**Text:**
+++
# My other Hobby



## brern621 (Jan 31, 2014)

Well I have been busy with baking thes last couple of months. I have managed to finish tobaby afghan sets in between baking. Here are some of the current cakes I have done. The first 3 pics are of my half & half wedding cake. The couple wanted a wedding dress on 1 side and western bandanas on the other. The other is a springtime birthday cake. I have 1 more half &a half wedding cake to do and will post pics of it when done. It is on the same order but different.


----------



## kknott4957 (Mar 31, 2011)

Awesome!


----------



## katanamama (Mar 9, 2017)

You are so creative and your cakes are beautiful one of a kind masterpieces!


----------



## Appin (Dec 11, 2016)

Oh, thank you. How did you know my name is Janice and it is my birthday next week?
These look soooo lovely.


----------



## Beverooni (Apr 15, 2013)

Wow!!!!!!!!!!!!!!!!! :sm04: I'm green with envy.


----------



## jwolf (Nov 29, 2011)

What a fun, wonderful idea! It's beautiful!


----------



## jillyrosemary (Mar 15, 2015)

They are spectacular!


----------



## thomsonact (Mar 30, 2014)

Wonderful cakes!


----------



## krashdragon (Nov 7, 2014)

The wedding cake iscool. And my name's not Janice. But I love the flower cake!


----------



## Cathie bargenda (May 30, 2015)

WOW. ????. They are stunning.


----------



## ocdknitcase (Aug 18, 2015)

Totally amazing!!! Great work!!


----------



## Fran42 (Mar 19, 2012)

Beautiful decorated cakes. The half & half wedding cake is unique . . . very well done. Thanks for sharing.


----------



## nvnannie (Sep 21, 2016)

Absolutely gorgeous!!


----------



## Sierra Sue (May 1, 2013)

You are so crafty!


----------



## EqLady (Sep 1, 2011)

Awesome cakes - what a talent you have!


----------



## Sukiesue (Aug 7, 2016)

Well done,I used to make a lot of cakes for people & found the ones that I enjoyed making most were the 'different' & novelty cakes! I love your bandanas! ????


----------



## ELareau (Nov 4, 2012)
+++
**Entries:**
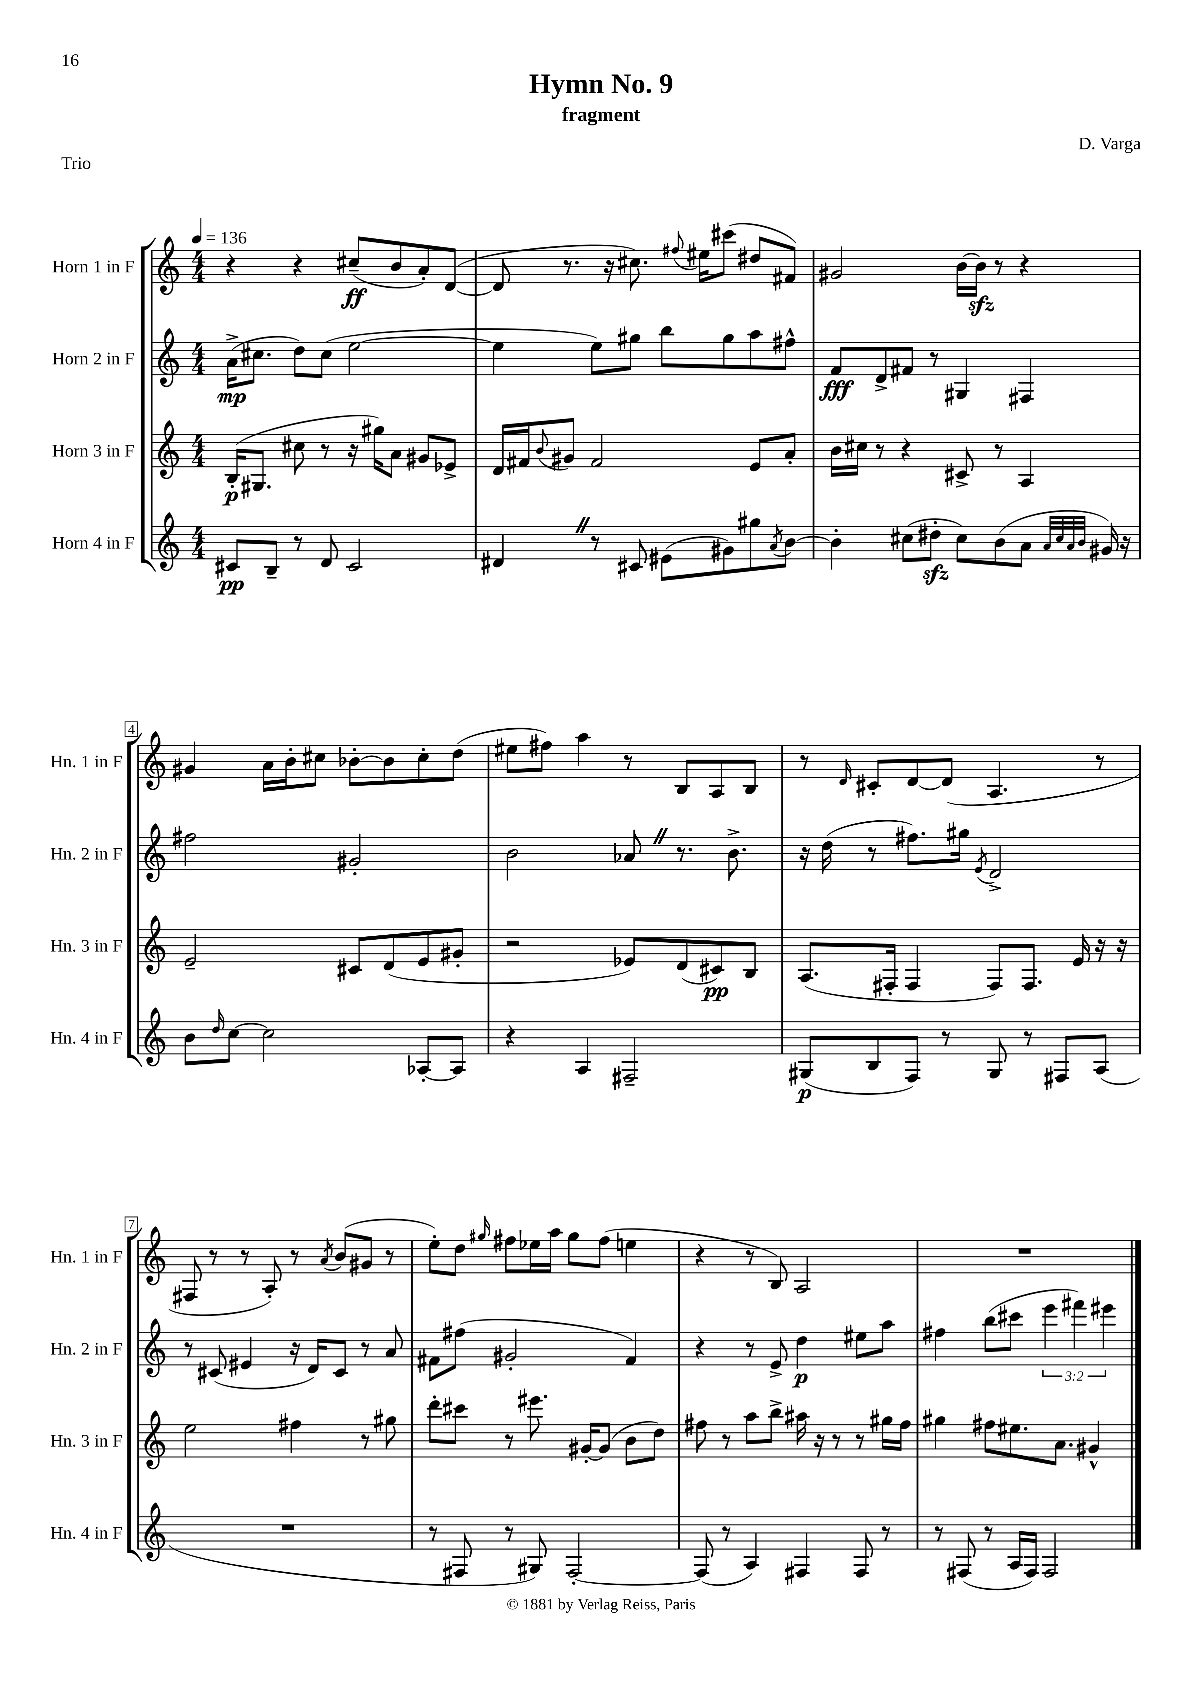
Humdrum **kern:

**kern	**dynam	**kern	**dynam	**kern	**dynam	**kern	**dynam
*part4	*part4	*part3	*part3	*part2	*part2	*part1	*part1
*staff4	*staff4	*staff3	*staff3	*staff2	*staff2	*staff1	*staff1
*I"Horn 4 in F	*	*I"Horn 3 in F	*	*I"Horn 2 in F	*	*I"Horn 1 in F	*
*I'Hn. 4 in F	*	*I'Hn. 3 in F	*	*I'Hn. 2 in F	*	*I'Hn. 1 in F	*
*clefG2	*	*clefG2	*	*clefG2	*	*clefG2	*
*k[]	*	*k[]	*	*k[]	*	*k[]	*
*M4/4	*	*M4/4	*	*M4/4	*	*M4/4	*
*MM136	*	*MM136	*	*MM136	*	*MM136	*
=1	=1	=1	=1	=1	=1	=1	=1
8c#X/L	pp	(16B'/KL	p	(16a^\KL	mp	4r	.
.	.	8.G#X/J	.	8.cc#X\J	.	.	.
8B~/J	.	.	.	.	.	.	.
8r	.	8cc#X\	.	8dd\L)	.	4r	.
8d/	.	8r	.	(8cc#\J	.	.	.
2c#/	.	16r	.	[2ee\	.	(8cc#X~/L	ff
.	.	16gg#X\KL)	.	.	.	.	.
.	.	8a\J	.	.	.	8b/	.
.	.	8g#X/L	.	.	.	8a'/)	.
.	.	8e-X^/J	.	.	.	([8d/J	.
=2	=2	=2	=2	=2	=2	=2	=2
4d#XZ/	.	16d/LL	.	4ee\]	.	8d/]	.
.	.	16f#X/J	.	.	.	.	.
.	.	8qqb/	.	.	.	.	.
.	.	8g#X/J	.	.	.	8.r	.
8r	.	2f#/	.	8ee\L)	.	.	.
.	.	.	.	.	.	16r	.
8c#X/	.	.	.	8gg#X\J	.	8.cc#X\)	.
(8e#X\L	.	.	.	8bb\L	.	.	.
.	.	.	.	.	.	8qqff#X/	.
.	.	.	.	.	.	16ee#X\KL	.
8g#X\)	.	.	.	8gg#\	.	(8ccc#X\J	.
8gg#X\	.	8e/L	.	8aa\	.	8dd#X/L	.
8qa/	.	.	.	.	.	.	.
[8b\J	.	8a'/J	.	8ff#X^^\J	.	8f#X/J)	.
=3	=3	=3	=3	=3	=3	=3	=3
4b'\]	.	16b\LL	.	8f/L	fff	2g#X/	.
.	.	16cc#X\JJ	.	.	.	.	.
.	.	8r	.	8d^/	.	.	.
(8cc#X\L	.	4r	.	8f#X/J	.	.	.
8dd#Xzz'\J	.	.	.	8r	.	.	.
8cc#\L)	.	8c#X^/	.	4G#X/	.	[16b\LL	.
.	.	.	.	.	.	16bzz\JJ]	.
(8b\	.	8r	.	.	.	8r	.
8a\J	.	4A/	.	4F#X/	.	4r	.
32qqa/LLL	.	.	.	.	.	.	.
32qqcc#/	.	.	.	.	.	.	.
32qqa/	.	.	.	.	.	.	.
32qqb/JJJ	.	.	.	.	.	.	.
16g#X/)	.	.	.	.	.	.	.
16r	.	.	.	.	.	.	.
!!LO:LB:g=z
=4	=4	=4	=4	=4	=4	=4	=4
8b\L	.	2e~/	.	2ff#X\	.	4g#X/	.
16qqdd/	.	.	.	.	.	.	.
[8cc\J	.	.	.	.	.	.	.
2cc\]	.	.	.	.	.	16a\LL	.
.	.	.	.	.	.	16b'\J	.
.	.	.	.	.	.	8cc#X\J	.
.	.	8c#X/L	.	2g#X'/	.	[8b-X'\L	.
.	.	(8d/	.	.	.	8b-\]	.
[8A-X'/L	.	8e/	.	.	.	8cc#'\	.
8A-/J]	.	8g#X'/J	.	.	.	(8dd\J	.
=5	=5	=5	=5	=5	=5	=5	=5
4r	.	2r	.	2b\	.	8ee#X\L	.
.	.	.	.	.	.	8ff#X\J)	.
4A/	.	.	.	.	.	4aa\	.
2F#X~/	.	8e-X/L)	.	8a-XZ/	.	8r	.
.	.	(8d/	.	8.r	.	8B/L	.
.	.	8c#X/)	pp	.	.	8A/	.
.	.	.	.	8.b^\	.	.	.
.	.	8B/J	.	.	.	8B/J	.
=6	=6	=6	=6	=6	=6	=6	=6
(8G#X/L	p	(8.A/L	.	16r	.	8r	.
.	.	.	.	(16dd\	.	.	.
.	.	.	.	.	.	16qqd/	.
8B/	.	.	.	8r	.	8c#X'/L	.
.	.	16F#X'/Jk	.	.	.	.	.
8F/J)	.	4F#/	.	8.ff#X\L)	.	[8d/	.
8r	.	.	.	.	.	(8d/J]	.
.	.	.	.	16gg#X\Jk	.	.	.
.	.	.	.	8qe/	.	.	.
8G#/	.	8F#/L)	.	2d^/	.	4.A/	.
8r	.	8.F#/J	.	.	.	.	.
8F#X/L	.	.	.	.	.	.	.
.	.	16e/	.	.	.	.	.
(8A/J	.	16r	.	.	.	8r	.
.	.	16r	.	.	.	.	.
!!LO:LB:g=z
=7	=7	=7	=7	=7	=7	=7	=7
1r	.	2ee\	.	8r	.	8F#X/	.
.	.	.	.	(8c#X/	.	8r	.
.	.	.	.	4e#X/	.	8r	.
.	.	.	.	.	.	8A'/)	.
.	.	4ff#X\	.	16r	.	8r	.
.	.	.	.	16d/KL)	.	.	.
.	.	.	.	.	.	8qa/	.
.	.	.	.	8c#/J	.	(8b/L	.
.	.	8r	.	8r	.	8g#X/J	.
.	.	8gg#X\	.	8a/	.	8r	.
=8	=8	=8	=8	=8	=8	=8	=8
8r	.	8ddd'\L	.	8f#X\L	.	8ee'\L)	.
8F#X/	.	8ccc#X\J	.	(8ff#X\J	.	8dd\J	.
.	.	.	.	.	.	16qqgg#X/	.
8r	.	8r	.	2g#X'/	.	8ff#X\L	.
8G#X/)	.	8.eee#X\	.	.	.	16ee-X\L	.
.	.	.	.	.	.	16aa\JJ	.
[2F#'/	.	.	.	.	.	8gg#\L	.
.	.	[16g#X'/KL	.	.	.	.	.
.	.	(8g#/J]	.	.	.	(8ff#\J	.
.	.	8b\L	.	4f#/)	.	4een\	.
.	.	8dd\J)	.	.	.	.	.
=9	=9	=9	=9	=9	=9	=9	=9
(8F#/]	.	8ff#X\	.	4r	.	4r	.
8r	.	8r	.	.	.	.	.
4A/)	.	8aa\L	.	8r	.	8r	.
.	.	8bb^\J	.	8e^/	.	8B/)	.
4F#X/	.	16aa#X\	.	4dd\	p	2A/	.
.	.	16r	.	.	.	.	.
.	.	8r	.	.	.	.	.
8F#/	.	8r	.	8ee#X\L	.	.	.
8r	.	16gg#X\LL	.	8aa\J	.	.	.
.	.	16ff#\JJ	.	.	.	.	.
=10	=10	=10	=10	=10	=10	=10	=10
8r	.	4gg#X\	.	4ff#X\	.	1r	.
(8F#X/	.	.	.	.	.	.	.
8r	.	8ff#X\L	.	(8bb\L	.	.	.
16A/LL	.	8.ee#X\	.	8ccc#X\J	.	.	.
16F#/JJ)	.	.	.	.	.	.	.
2F#/	.	.	.	6eee\	.	.	.
.	.	8.a\J	.	.	.	.	.
.	.	.	.	6fff#X\)	.	.	.
.	.	4g#X^^/	.	.	.	.	.
.	.	.	.	6eee#X\	.	.	.
==	==	==	==	==	==	==	==
*-	*-	*-	*-	*-	*-	*-	*-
+++
**Problem to work on:**
Reproduce the passage of the forum thread about cakes above, starting at the words "## Sukiesue (Aug" and stopping after "your bandanas! ????".

**Solution:**
## Sukiesue (Aug 7, 2016)

Well done,I used to make a lot of cakes for people & found the ones that I enjoyed making most were the 'different' & novelty cakes! I love your bandanas! ????